◆ Aim of the task ◆
In the listing, find every line that has the string "lrow" and copy it.

═════ Provided records ═════

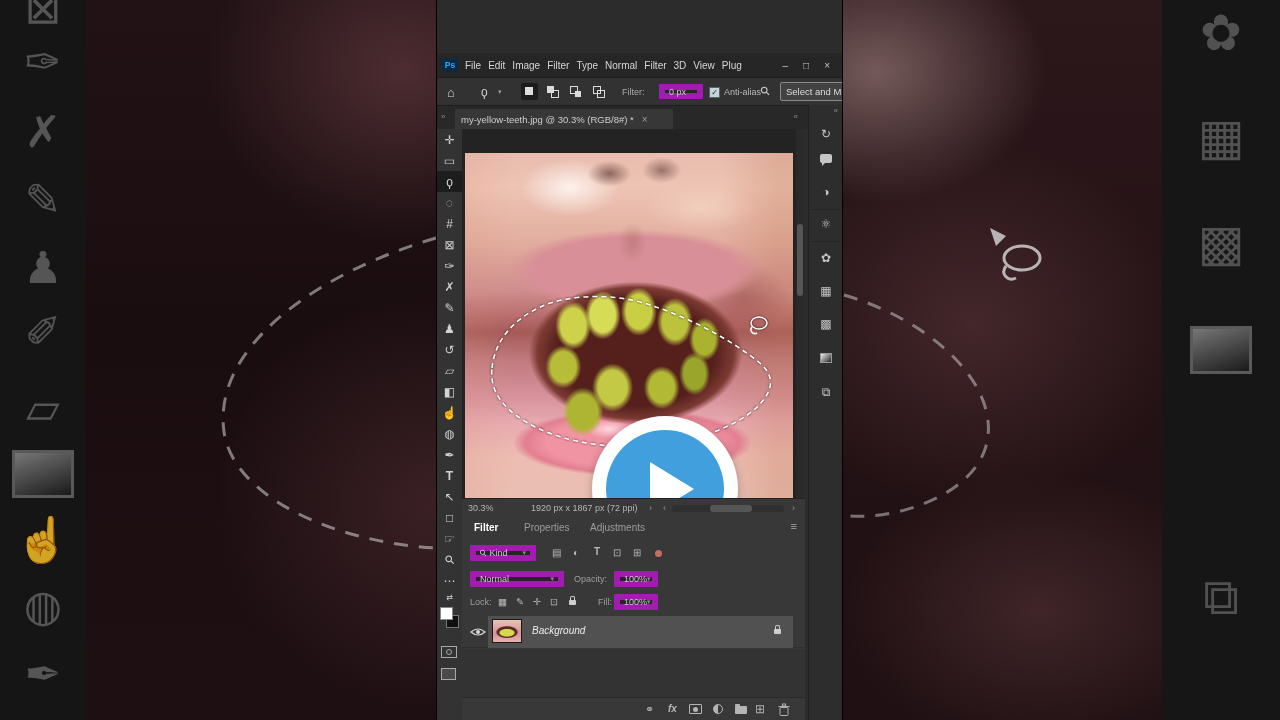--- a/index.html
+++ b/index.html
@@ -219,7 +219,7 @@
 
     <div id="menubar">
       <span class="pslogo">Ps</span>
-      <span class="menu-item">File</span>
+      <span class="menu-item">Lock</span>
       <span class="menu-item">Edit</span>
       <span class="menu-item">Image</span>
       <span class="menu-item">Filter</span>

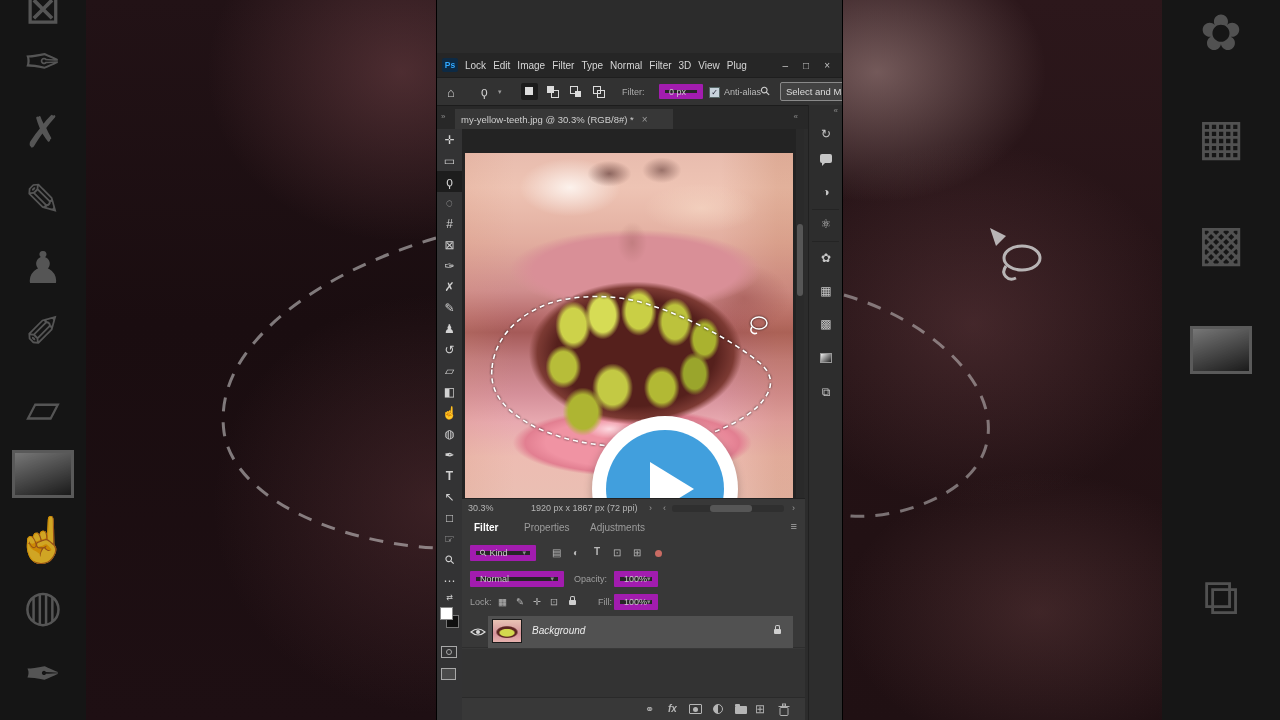--- a/index.html
+++ b/index.html
@@ -398,17 +398,6 @@
         <span style="margin-left:auto;font-size:7px;color:#8d8d8d">▾</span>
       </div>
 
-      <div class="abs" style="left:0;top:99px;width:343px;height:32px;border-bottom:1px solid #2e2e2e">
-        <svg style="position:absolute;left:8px;top:11px" width="16" height="10">
-          <path d="M1,5 Q8,-1 15,5 Q8,11 1,5 Z" fill="none" stroke="#d8d8d8" stroke-width="1.2"></path>
-          <circle cx="8" cy="5" r="2" fill="#d8d8d8"></circle>
-        </svg>
-        <div class="lrow">
-          <div class="mini-mouth" style="position:absolute;left:4px;top:3px"></div>
-          <span style="position:absolute;left:44px;top:9px;font-size:10px;font-style:italic;color:#ececec">Background</span>
-          <span class="lockico" style="position:absolute;right:12px;top:13px"></span>
-        </div>
-      </div>
       <div class="abs" style="left:0;top:132px;width:343px;height:48px;background:#333"></div>
 
       <div class="abs" style="left:0;bottom:0;width:343px;height:23px;background:#383838;border-top:1px solid #2a2a2a">

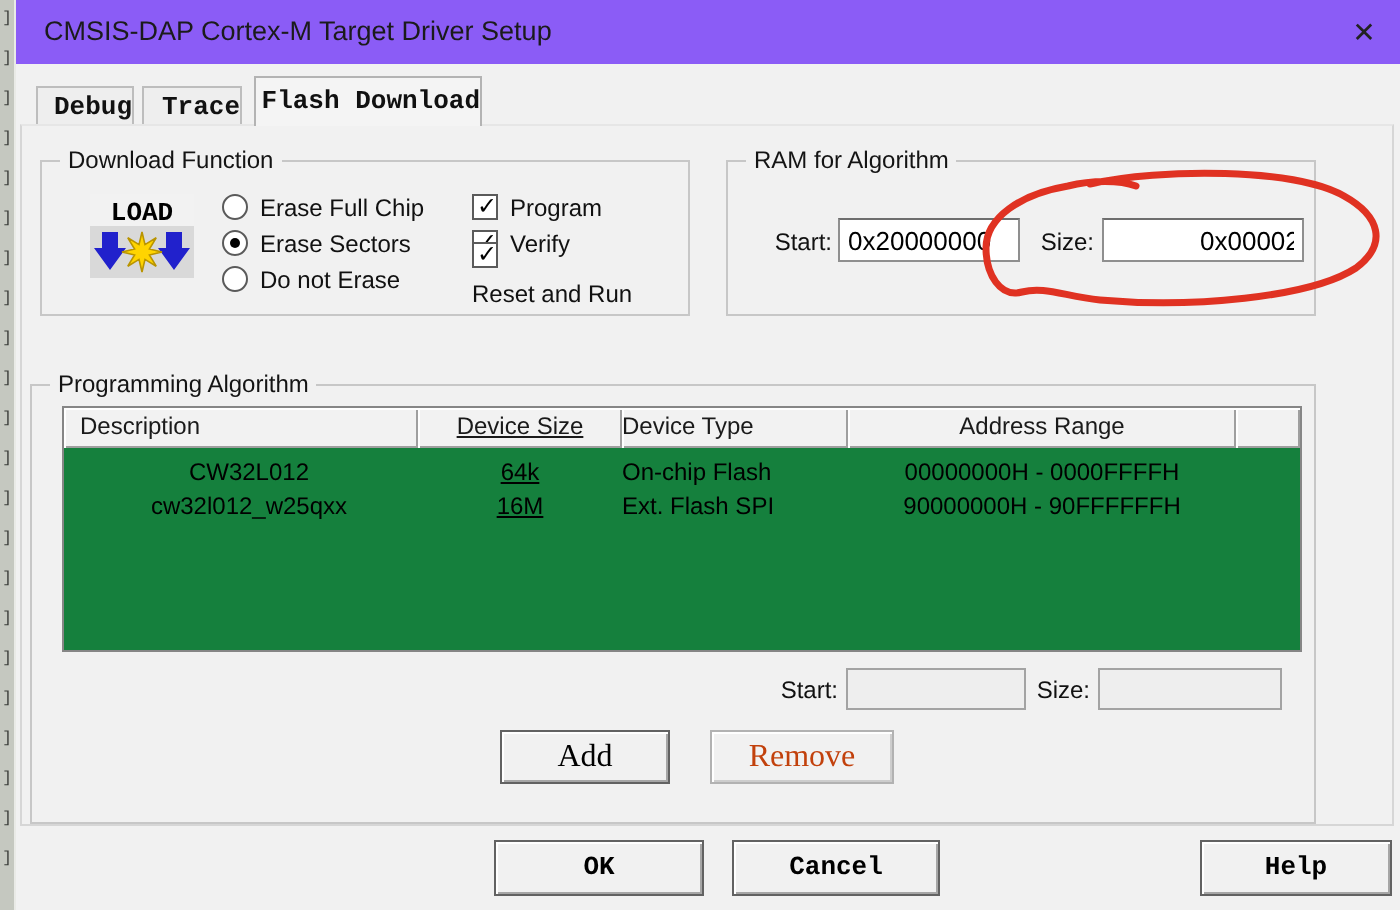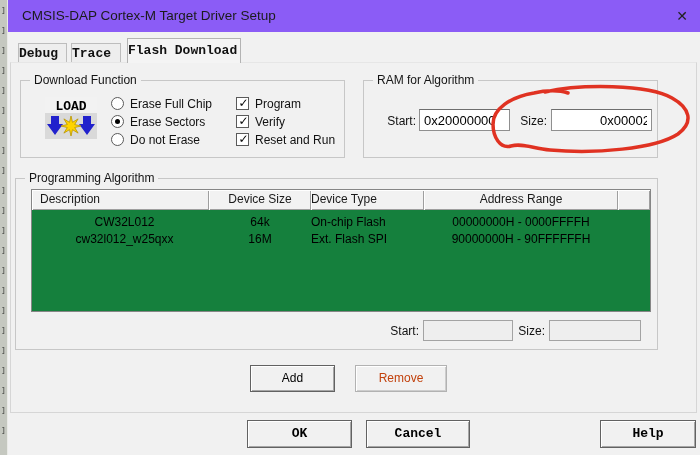--- a/index.html
+++ b/index.html
@@ -24,7 +24,7 @@
   
   .tab {
     position:absolute; background:#eeeeee; border:1px solid #bdbdbd; border-bottom:none;
-    font:bold 13px/19px "Liberation Mono", monospace; color:#111; text-align:left;
+    font:bold 13px/19px "Liberation Mono", monospace; color:#111; text-align:right;
     top:43px; height:19px; z-index:2;
   }
   .tab.active { top:38px; height:25px; line-height:24px; background:#f4f4f4; z-index:4; border-color:#b3b3b3; }

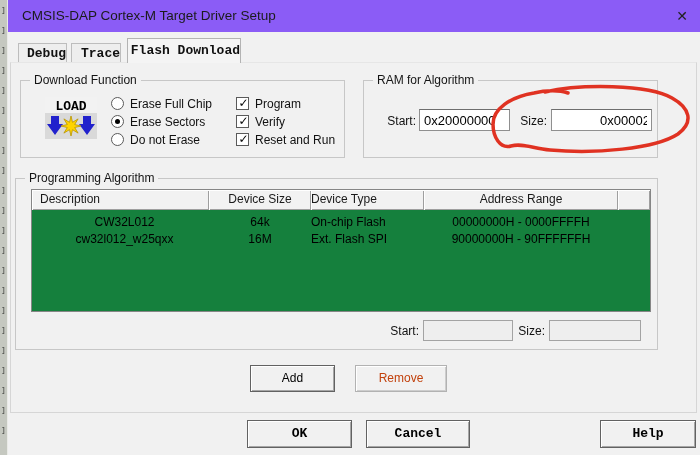--- a/index.html
+++ b/index.html
@@ -172,7 +172,7 @@
         <span class="checkbox checked"></span>
         <span>Verify</span>
       </div>
-      <div class="opt-row" style="left:215px; top:52px;">
+      <div class="opt-row" style="left:215px; top:40px;flex-direction:column;">
         <span class="checkbox checked"></span>
         <span>Reset and Run</span>
       </div>

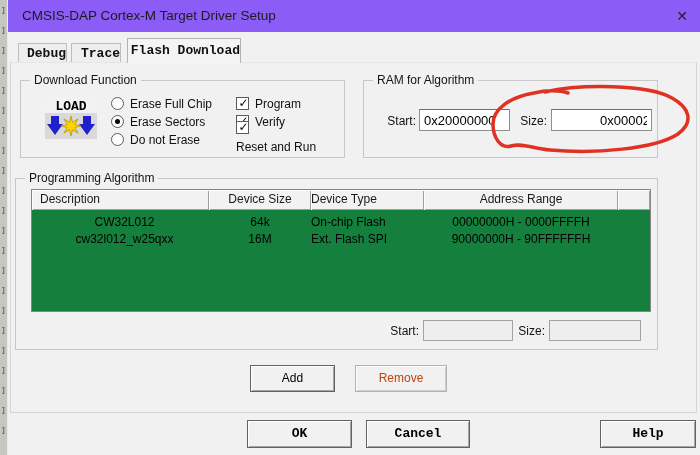--- a/index.html
+++ b/index.html
@@ -45,7 +45,7 @@
   }
   #grp-download { left:12px; top:80px; width:325px; height:78px; }
   #grp-ram      { left:355px; top:80px; width:295px; height:78px; }
-  #grp-prog     { left:7px;  top:178px; width:643px; height:172px; }
+  #grp-prog     { left:7px;  top:192px; width:643px; height:220px; }
 
   
   .load-icon { position:absolute; left:24px; top:16px; }

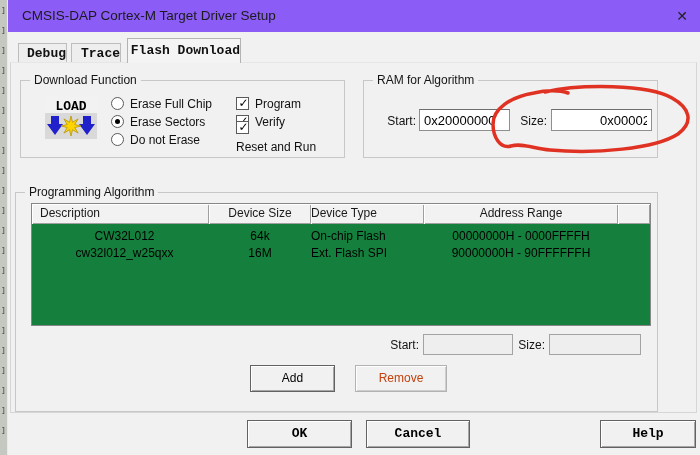--- a/index.html
+++ b/index.html
@@ -78,7 +78,7 @@
   .lrow { display:flex; height:17px; font-size:12px; color:#000; align-items:center; }
   .cell { flex:none; white-space:nowrap; overflow:hidden; }
   .c-desc { width:177px; text-align:center; padding-left:8px; }
-  .c-size { width:102px; text-align:center; }
+  .c-size { width:102px; text-align:center;text-decoration:underline; }
   .c-type { width:113px; text-align:left; }
   .c-range{ width:194px; text-align:center; }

═════

◆ Exercise response ◆
-        <div class="lrow">
   .lrow { display:flex; height:17px; font-size:12px; color:#000; align-items:center; }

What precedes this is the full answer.